▶ _Task goal_: The answer must reproduce exactly the lines from the one with "68: (225, 213, 2.08)" through the end of the material, and it must contain no pictures.

▶ _Records provided_:
%%
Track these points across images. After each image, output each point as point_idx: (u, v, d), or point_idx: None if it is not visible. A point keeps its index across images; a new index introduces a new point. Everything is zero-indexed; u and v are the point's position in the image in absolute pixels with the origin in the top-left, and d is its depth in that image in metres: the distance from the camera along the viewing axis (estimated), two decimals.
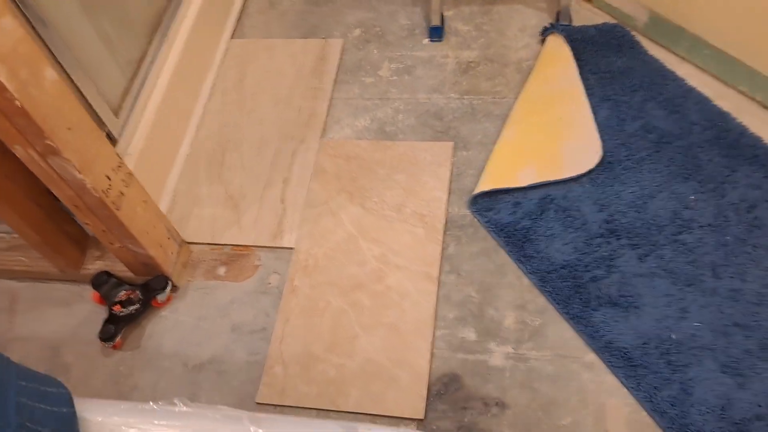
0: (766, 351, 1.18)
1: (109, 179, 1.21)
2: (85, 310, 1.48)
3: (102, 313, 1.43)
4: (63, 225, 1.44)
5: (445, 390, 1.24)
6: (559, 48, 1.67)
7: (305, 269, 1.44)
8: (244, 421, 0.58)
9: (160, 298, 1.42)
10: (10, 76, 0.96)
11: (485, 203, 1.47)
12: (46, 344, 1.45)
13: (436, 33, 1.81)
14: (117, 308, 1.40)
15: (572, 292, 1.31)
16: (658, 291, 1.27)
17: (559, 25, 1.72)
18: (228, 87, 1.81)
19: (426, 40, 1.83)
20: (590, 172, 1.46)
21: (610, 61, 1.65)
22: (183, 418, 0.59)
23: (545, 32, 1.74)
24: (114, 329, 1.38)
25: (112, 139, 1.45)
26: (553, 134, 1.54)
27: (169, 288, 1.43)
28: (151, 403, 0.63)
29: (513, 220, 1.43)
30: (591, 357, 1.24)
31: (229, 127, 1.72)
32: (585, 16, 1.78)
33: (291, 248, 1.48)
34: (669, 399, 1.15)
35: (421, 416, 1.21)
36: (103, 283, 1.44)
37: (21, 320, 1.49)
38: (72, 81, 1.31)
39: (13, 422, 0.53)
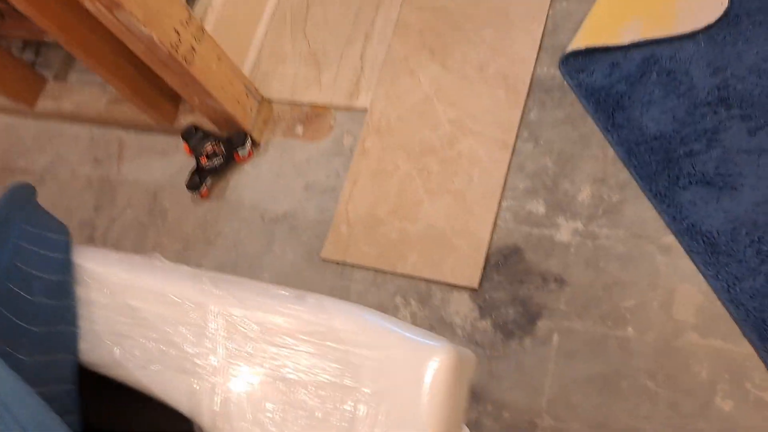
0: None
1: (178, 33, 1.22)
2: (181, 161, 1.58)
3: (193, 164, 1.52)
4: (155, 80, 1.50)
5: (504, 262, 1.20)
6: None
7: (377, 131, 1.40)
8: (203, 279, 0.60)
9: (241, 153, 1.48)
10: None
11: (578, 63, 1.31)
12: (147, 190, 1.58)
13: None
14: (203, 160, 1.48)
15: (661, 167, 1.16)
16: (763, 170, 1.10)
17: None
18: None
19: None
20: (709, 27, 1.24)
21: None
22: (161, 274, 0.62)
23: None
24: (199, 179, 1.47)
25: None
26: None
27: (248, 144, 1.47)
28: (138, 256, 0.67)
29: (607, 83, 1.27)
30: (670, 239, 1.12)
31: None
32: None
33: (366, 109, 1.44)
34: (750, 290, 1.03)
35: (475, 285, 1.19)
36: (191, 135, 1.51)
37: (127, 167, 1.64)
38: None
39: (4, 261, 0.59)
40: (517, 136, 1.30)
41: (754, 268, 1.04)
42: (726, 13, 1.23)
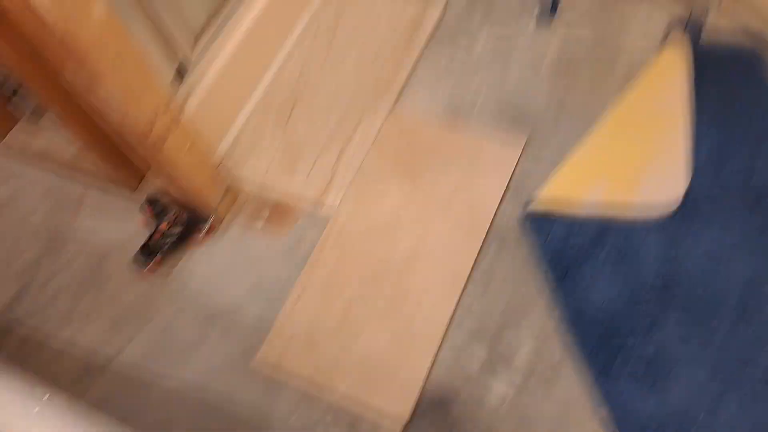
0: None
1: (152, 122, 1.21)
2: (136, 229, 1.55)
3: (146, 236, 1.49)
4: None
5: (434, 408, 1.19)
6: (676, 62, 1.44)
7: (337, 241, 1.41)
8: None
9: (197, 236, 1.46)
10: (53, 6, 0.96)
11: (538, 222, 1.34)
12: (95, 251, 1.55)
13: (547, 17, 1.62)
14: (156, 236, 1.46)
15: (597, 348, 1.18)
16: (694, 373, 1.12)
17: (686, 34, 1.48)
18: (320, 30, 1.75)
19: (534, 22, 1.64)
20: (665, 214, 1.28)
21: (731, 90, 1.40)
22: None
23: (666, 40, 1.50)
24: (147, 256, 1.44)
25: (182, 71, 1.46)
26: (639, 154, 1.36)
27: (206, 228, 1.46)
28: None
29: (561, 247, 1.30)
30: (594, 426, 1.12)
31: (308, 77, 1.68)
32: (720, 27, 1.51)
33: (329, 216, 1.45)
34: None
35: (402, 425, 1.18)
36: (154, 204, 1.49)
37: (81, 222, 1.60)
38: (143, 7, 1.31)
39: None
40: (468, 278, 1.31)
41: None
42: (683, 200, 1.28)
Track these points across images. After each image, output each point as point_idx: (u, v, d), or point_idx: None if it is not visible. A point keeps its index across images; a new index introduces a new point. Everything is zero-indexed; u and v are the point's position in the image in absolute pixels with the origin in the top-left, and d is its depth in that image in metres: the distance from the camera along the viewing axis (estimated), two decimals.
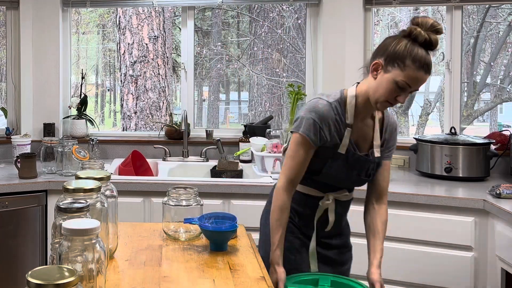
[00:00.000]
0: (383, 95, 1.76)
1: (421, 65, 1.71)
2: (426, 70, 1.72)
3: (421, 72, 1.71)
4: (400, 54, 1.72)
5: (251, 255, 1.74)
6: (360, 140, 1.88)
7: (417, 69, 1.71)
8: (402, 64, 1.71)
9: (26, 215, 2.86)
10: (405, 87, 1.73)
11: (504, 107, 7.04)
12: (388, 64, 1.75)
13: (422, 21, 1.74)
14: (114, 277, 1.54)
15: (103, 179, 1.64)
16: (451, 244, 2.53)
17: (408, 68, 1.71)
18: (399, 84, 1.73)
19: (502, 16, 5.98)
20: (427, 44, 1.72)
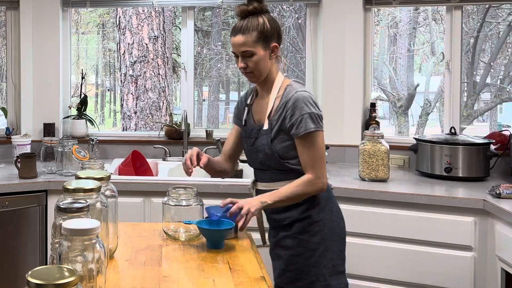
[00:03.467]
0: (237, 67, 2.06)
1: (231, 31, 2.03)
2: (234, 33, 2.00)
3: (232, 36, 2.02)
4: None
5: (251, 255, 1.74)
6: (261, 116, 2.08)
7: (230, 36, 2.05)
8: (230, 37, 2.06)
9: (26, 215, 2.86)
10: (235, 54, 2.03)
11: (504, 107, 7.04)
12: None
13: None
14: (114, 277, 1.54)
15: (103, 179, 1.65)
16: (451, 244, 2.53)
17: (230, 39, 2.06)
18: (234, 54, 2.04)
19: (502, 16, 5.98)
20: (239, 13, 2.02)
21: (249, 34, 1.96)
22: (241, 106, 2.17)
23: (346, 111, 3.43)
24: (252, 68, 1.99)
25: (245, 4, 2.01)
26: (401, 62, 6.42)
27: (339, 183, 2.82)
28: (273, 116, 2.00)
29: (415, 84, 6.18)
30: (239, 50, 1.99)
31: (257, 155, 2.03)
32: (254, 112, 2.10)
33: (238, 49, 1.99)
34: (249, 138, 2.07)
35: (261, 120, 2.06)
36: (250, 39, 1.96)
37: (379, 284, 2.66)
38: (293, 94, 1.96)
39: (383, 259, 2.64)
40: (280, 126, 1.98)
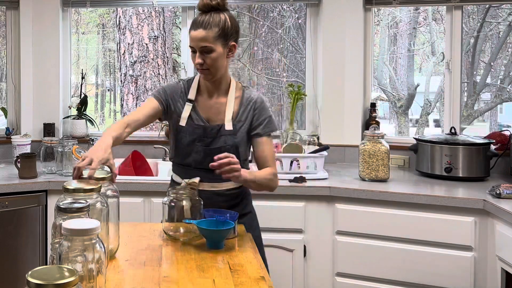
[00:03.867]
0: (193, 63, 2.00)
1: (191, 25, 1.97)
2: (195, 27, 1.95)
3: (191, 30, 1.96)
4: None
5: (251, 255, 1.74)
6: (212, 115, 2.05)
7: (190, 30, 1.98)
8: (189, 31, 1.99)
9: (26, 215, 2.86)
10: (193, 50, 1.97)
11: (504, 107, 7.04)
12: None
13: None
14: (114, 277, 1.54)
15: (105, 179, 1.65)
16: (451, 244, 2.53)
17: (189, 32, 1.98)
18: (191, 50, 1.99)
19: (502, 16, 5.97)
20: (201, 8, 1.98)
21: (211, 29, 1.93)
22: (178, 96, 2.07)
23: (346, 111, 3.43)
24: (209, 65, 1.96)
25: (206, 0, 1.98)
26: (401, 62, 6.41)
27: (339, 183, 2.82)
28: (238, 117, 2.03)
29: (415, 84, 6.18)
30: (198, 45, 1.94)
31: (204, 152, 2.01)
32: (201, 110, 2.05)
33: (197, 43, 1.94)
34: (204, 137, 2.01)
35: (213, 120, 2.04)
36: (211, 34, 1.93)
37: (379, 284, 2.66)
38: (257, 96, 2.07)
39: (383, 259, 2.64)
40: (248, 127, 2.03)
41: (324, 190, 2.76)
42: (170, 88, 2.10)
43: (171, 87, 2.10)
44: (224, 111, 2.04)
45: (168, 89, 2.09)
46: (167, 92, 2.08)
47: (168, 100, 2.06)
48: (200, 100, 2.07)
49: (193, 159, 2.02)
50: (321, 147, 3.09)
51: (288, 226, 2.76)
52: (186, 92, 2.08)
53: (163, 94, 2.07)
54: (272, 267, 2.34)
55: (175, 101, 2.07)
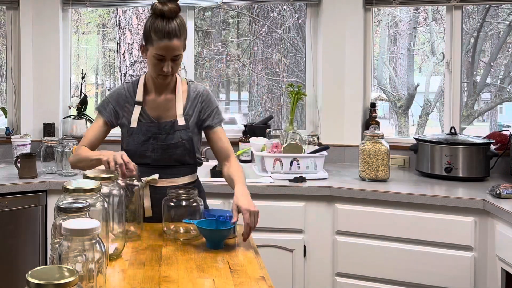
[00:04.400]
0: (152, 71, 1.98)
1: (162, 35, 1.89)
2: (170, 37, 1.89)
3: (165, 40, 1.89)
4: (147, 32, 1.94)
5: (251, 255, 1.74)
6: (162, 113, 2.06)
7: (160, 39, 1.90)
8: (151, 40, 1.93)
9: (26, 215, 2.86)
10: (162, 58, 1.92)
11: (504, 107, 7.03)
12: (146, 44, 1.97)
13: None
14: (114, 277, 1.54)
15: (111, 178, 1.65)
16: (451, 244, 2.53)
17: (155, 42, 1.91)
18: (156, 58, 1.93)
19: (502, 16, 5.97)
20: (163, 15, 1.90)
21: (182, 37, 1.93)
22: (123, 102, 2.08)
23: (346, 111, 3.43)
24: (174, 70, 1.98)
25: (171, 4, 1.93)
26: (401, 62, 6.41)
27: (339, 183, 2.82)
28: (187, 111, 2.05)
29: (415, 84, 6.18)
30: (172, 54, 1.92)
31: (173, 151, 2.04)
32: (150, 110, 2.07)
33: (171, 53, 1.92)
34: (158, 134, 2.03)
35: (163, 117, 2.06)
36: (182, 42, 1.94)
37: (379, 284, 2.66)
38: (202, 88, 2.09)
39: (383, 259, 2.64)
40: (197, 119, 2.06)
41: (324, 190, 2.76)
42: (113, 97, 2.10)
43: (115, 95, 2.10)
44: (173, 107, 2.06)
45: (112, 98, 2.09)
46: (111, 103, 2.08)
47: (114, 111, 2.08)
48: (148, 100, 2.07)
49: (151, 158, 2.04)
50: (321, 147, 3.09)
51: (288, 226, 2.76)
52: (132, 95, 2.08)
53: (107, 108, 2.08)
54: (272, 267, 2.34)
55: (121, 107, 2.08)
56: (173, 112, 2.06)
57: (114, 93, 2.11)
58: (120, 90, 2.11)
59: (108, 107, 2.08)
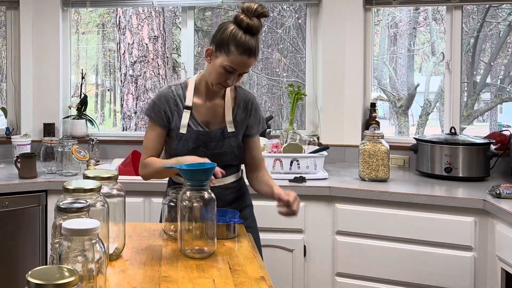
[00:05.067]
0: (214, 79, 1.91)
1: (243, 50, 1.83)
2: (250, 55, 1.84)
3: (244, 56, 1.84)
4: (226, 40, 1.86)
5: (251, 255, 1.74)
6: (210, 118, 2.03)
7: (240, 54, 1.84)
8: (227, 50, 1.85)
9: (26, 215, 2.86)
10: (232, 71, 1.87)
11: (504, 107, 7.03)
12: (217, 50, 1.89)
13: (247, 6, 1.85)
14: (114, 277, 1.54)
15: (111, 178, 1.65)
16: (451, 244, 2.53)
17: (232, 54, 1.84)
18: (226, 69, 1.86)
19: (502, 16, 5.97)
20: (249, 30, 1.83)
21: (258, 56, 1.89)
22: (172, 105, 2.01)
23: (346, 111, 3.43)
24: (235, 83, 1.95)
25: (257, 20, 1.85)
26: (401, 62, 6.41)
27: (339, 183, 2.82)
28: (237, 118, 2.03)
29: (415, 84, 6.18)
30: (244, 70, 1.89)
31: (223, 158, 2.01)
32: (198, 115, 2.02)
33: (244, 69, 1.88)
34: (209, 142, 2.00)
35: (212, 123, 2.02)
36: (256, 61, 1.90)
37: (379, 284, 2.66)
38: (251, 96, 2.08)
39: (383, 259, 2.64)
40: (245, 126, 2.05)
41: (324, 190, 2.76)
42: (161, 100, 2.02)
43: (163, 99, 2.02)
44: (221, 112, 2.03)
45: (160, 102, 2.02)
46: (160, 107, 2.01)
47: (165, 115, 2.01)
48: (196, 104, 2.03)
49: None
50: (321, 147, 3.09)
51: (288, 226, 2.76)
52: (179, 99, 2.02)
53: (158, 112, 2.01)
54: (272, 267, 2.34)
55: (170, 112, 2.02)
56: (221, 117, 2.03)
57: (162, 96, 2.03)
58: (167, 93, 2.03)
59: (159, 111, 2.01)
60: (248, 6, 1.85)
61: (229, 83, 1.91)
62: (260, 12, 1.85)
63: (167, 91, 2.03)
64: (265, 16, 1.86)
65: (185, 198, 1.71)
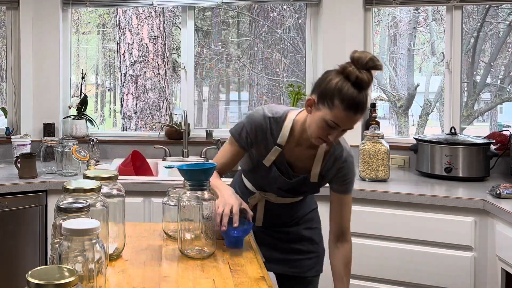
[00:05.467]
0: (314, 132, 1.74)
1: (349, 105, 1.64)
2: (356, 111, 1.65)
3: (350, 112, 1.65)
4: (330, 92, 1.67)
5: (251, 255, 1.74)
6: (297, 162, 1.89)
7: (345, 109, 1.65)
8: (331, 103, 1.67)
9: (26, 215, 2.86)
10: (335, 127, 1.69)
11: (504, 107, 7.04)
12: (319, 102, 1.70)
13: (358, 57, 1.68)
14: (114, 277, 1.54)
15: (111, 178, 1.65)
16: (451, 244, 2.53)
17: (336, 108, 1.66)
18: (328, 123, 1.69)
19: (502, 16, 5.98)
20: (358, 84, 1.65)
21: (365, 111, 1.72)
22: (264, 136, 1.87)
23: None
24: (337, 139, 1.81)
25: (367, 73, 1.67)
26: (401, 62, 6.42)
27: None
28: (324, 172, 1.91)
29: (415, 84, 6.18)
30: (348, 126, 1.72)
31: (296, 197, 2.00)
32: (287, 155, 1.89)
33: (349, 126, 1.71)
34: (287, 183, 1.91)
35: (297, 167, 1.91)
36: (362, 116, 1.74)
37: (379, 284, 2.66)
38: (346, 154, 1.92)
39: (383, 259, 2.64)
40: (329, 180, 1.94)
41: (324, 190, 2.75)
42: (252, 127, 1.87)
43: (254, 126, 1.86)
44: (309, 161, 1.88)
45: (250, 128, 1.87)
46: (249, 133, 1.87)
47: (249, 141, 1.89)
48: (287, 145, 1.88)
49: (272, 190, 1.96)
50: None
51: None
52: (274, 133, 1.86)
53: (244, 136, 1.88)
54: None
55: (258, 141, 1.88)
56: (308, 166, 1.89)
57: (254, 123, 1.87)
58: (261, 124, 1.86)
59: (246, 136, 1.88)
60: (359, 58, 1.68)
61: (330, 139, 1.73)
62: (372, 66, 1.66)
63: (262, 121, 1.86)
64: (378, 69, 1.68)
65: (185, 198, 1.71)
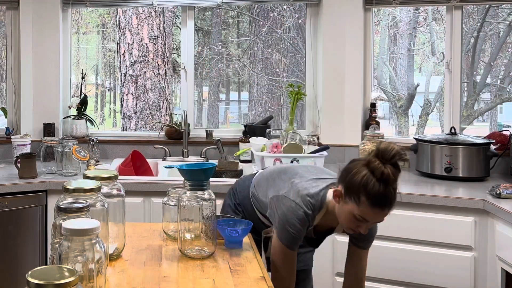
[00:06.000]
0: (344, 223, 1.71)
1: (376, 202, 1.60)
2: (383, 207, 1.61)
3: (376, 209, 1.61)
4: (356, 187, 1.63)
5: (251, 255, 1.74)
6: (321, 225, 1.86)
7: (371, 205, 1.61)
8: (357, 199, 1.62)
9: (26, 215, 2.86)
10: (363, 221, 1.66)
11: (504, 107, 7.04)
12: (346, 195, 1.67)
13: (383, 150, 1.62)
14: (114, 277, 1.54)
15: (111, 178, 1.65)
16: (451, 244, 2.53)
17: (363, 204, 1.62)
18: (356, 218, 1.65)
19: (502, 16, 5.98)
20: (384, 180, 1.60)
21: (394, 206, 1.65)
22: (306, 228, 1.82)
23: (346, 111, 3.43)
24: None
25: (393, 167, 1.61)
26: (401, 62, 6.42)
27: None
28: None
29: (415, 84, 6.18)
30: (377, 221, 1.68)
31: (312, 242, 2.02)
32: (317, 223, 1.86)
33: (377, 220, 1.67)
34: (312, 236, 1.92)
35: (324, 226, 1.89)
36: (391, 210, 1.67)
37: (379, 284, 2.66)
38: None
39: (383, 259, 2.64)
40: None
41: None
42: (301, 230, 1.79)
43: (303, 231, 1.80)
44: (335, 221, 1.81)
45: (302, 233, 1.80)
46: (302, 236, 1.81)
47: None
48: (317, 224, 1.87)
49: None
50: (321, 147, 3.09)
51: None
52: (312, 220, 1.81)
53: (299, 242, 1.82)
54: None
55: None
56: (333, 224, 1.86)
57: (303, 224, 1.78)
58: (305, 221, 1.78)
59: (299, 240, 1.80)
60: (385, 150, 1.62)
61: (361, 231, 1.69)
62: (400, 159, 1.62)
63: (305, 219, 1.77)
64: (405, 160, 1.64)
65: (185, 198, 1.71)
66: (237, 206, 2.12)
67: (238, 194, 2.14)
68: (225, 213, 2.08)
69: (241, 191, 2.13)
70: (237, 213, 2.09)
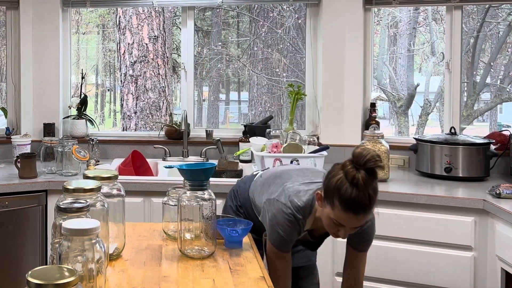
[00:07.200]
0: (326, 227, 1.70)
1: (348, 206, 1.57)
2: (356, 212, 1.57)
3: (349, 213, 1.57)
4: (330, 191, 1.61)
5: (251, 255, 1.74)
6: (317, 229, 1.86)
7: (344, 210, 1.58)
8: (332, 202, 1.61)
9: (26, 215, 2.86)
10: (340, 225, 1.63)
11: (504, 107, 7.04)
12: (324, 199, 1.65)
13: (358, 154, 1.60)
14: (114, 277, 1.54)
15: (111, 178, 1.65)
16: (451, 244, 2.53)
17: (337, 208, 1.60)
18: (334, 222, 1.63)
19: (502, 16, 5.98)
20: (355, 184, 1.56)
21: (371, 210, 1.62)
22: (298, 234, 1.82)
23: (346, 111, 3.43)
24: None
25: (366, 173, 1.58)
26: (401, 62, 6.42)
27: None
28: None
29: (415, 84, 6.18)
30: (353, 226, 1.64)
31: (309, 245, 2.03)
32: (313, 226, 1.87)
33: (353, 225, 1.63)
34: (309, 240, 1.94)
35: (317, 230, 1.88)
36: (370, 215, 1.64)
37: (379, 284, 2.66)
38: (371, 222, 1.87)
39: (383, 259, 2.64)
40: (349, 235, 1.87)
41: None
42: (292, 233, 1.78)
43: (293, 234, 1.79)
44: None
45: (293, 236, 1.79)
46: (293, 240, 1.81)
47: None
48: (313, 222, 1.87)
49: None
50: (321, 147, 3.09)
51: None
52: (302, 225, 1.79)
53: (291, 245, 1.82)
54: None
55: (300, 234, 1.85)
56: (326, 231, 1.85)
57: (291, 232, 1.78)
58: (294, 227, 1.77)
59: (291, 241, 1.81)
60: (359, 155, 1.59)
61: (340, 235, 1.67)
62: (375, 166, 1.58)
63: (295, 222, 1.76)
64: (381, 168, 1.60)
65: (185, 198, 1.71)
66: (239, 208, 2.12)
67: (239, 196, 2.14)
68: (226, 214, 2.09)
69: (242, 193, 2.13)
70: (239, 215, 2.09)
%%
▶ _Result of this exercise_:
68: (225, 213, 2.08)
69: (241, 191, 2.13)
70: (237, 213, 2.09)
[00:07.200]
0: (326, 227, 1.70)
1: (348, 206, 1.57)
2: (356, 212, 1.57)
3: (349, 213, 1.57)
4: (330, 191, 1.61)
5: (251, 255, 1.74)
6: (317, 229, 1.86)
7: (344, 210, 1.58)
8: (332, 202, 1.61)
9: (26, 215, 2.86)
10: (340, 225, 1.63)
11: (504, 107, 7.04)
12: (324, 199, 1.65)
13: (358, 154, 1.60)
14: (114, 277, 1.54)
15: (111, 178, 1.65)
16: (451, 244, 2.53)
17: (337, 208, 1.60)
18: (334, 222, 1.63)
19: (502, 16, 5.98)
20: (355, 184, 1.56)
21: (371, 210, 1.62)
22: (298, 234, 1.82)
23: (346, 111, 3.43)
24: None
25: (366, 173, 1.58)
26: (401, 62, 6.42)
27: None
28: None
29: (415, 84, 6.18)
30: (353, 226, 1.64)
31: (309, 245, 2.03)
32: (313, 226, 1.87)
33: (353, 225, 1.63)
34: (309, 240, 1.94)
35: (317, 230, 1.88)
36: (370, 215, 1.64)
37: (379, 284, 2.66)
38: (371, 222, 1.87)
39: (383, 259, 2.64)
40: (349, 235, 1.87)
41: None
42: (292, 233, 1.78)
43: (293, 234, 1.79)
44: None
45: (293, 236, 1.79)
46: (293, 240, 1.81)
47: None
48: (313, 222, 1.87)
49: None
50: (321, 147, 3.09)
51: None
52: (302, 225, 1.79)
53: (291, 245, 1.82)
54: None
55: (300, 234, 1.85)
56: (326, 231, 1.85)
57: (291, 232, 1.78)
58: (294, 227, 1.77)
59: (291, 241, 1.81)
60: (359, 155, 1.59)
61: (340, 235, 1.67)
62: (375, 166, 1.58)
63: (295, 222, 1.76)
64: (381, 168, 1.60)
65: (185, 198, 1.71)
66: (239, 208, 2.12)
67: (239, 196, 2.14)
68: (226, 214, 2.09)
69: (242, 193, 2.13)
70: (239, 215, 2.09)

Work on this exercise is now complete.